Free ribosomes (those not attached to the rough ER) are involved in making proteins, such as enzymes, to be used by the cell itself. Membrane-bound ribosomes (those attached to the rough ER) are mostly involved in making proteins that will be used in the cell membrane or taken out of the cell.
The Golgi apparatus, or complex, is an organelle found in most human cells.
It is usually located near the nucleus in the center of the cell. It is named after the 19th century Italian anatomist Camillo Golgi, and is associated with the secretion of substances from the cell.
• The Golgi apparatus is composed of four to six flat, membrane-enclosed, disc-shaped sacs known as cisternae.
The wells are stacked like a pile of dishes.
A large number of membranous vesicles (small membrane sacs) surround each Golgi apparatus. Most vesicles are located on the side of the Golgi apparatus close to the rough endoplasmic reticulum (ER).
• Each Golgi complex has two “faces” or sides. The cis face is on one side and the trans face is on the other side. Generally, the cis face looks to the rough ER and the trans face to the cell (plasma) membrane that surrounds the cell. These faces are functionally and biochemically different, and contain very different enzymes (biological catalysts).
• Each eye is connected to its own network of branching and connecting tubules (small tubes).
These are known as cis-Golgi and trans-Golgi networks.
• Proteins and lipids travel from the ER to the cis surface in vesicles, where they enter the pore. These substances are then released through the trans surface in other vesicles.
The nucleus is usually located in the center of a cell. Its shape often reflects the shape of the cell. For example, flat cells have flat spines.
A nucleus is:
• Them nuclear envelope. This is two membranes. Like the cell membrane, each nuclear membrane contains a phospholipid bilayer – two layers of phospholipid molecules.
• Nuclear poresIn some places, nuclear membranes fuse to create holes in the nuclear envelope.
• Nucleoplasm This is a gel-like fluid that contains important chemicals, such as nutrients and salts.
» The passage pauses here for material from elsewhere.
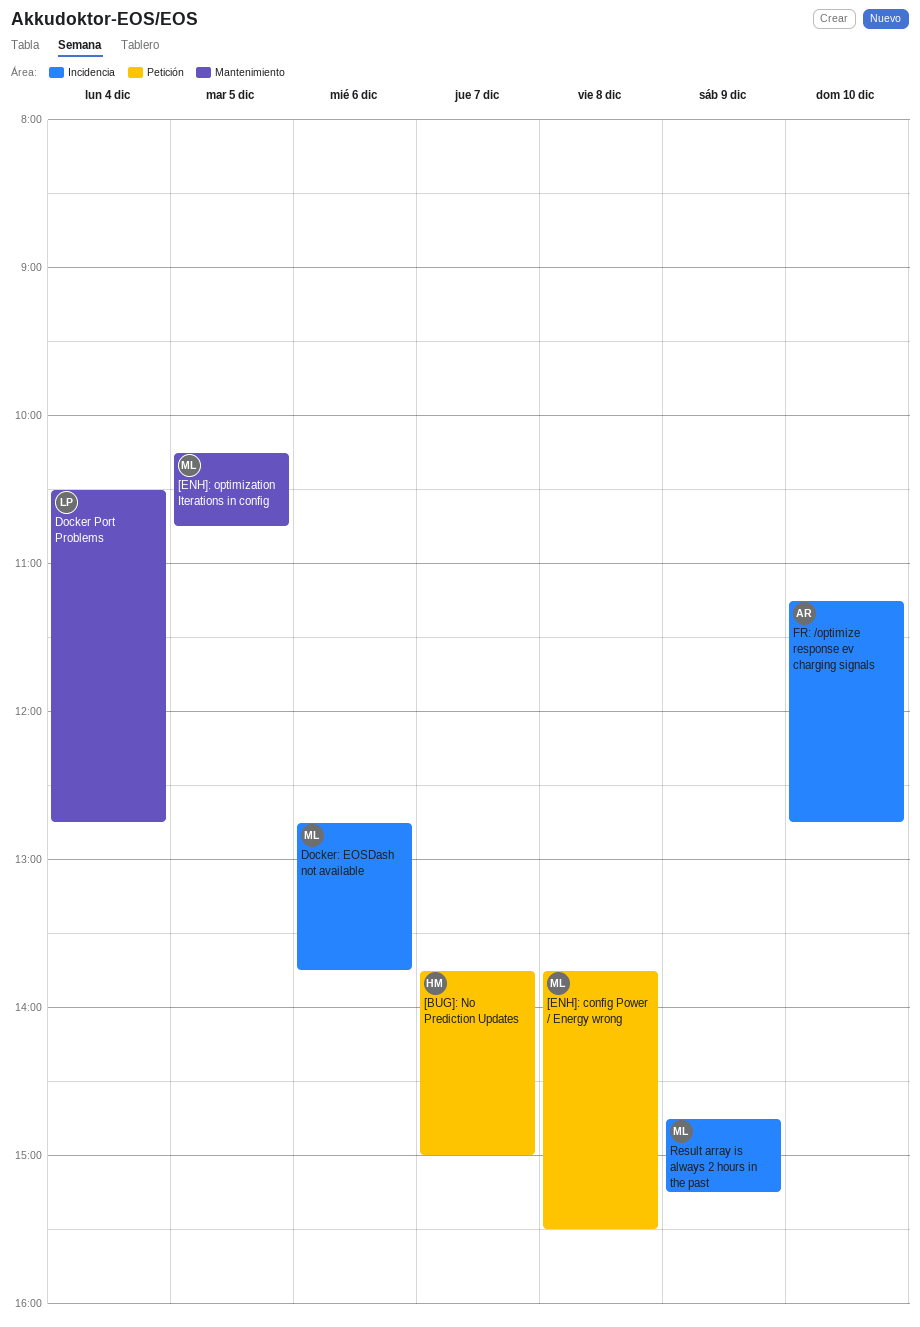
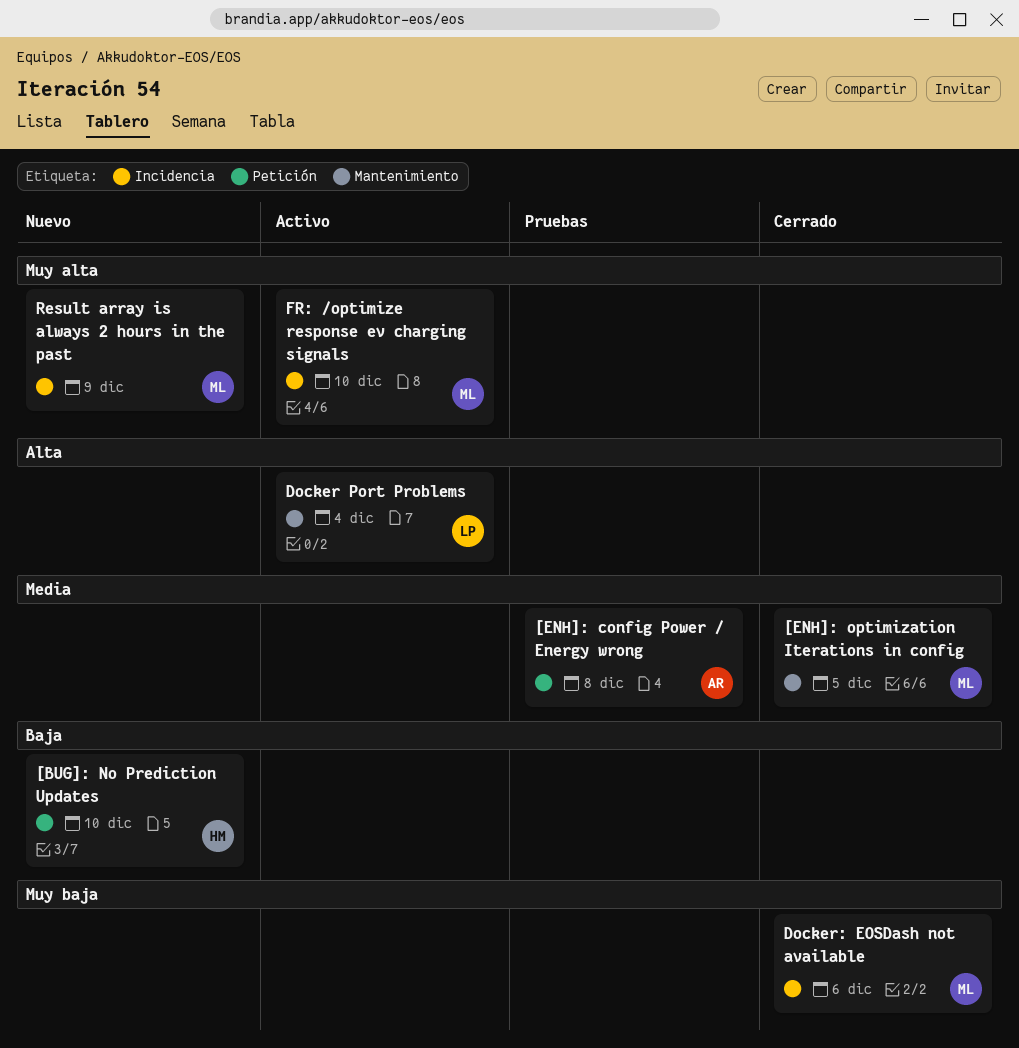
[BUG]: No Prediction Updates, day: Dec 7 -> Dec 10
[ENH]: config Power / Energy wrong, owner: ML -> AR
FR: /optimize response ev charging signals, owner: AR -> ML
Nucleolus and chromatin are retained in the nucleoplasm.
• Chromatin Black amorphous area Nucleus made of strands of DNA (deoxyribonucleic acid). DNA is wound around histone proteins that make up chromatin fibers.
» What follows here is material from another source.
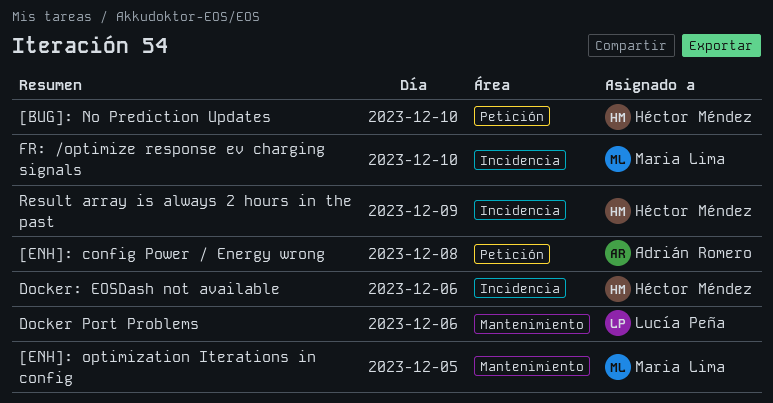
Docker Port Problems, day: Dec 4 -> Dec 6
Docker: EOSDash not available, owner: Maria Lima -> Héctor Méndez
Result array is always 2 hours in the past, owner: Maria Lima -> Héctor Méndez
Condensation of eight histones on a DNA strand in a nucleosome.
Normally, chromatin is not visible under a light microscope. During cell division, however, chromatin condenses to form chromosomes, which are visible under a light microscope.
• Nucleolus This is a compact ball of RNA (ribonucleic acid) and proteins. It has no outer membrane. Every nucleus has one or more nucleoli.
The nuclei in different cells have many shapes.
Red blood cells, or erythrocytes, do not contain blood cells at all. Different white blood cells (leukocytes) have unusual nuclei. Neutrophils have multilobed nuclei.
Eosinophils have only two lobes. The nucleus of the basophil cell, is difficult to see behind the granules of histamine in it.
Lymphocytes are small cells, and their nuclei fill almost every cell.
Monocytes are very large cells. Their cores are often kidney-bean shaped.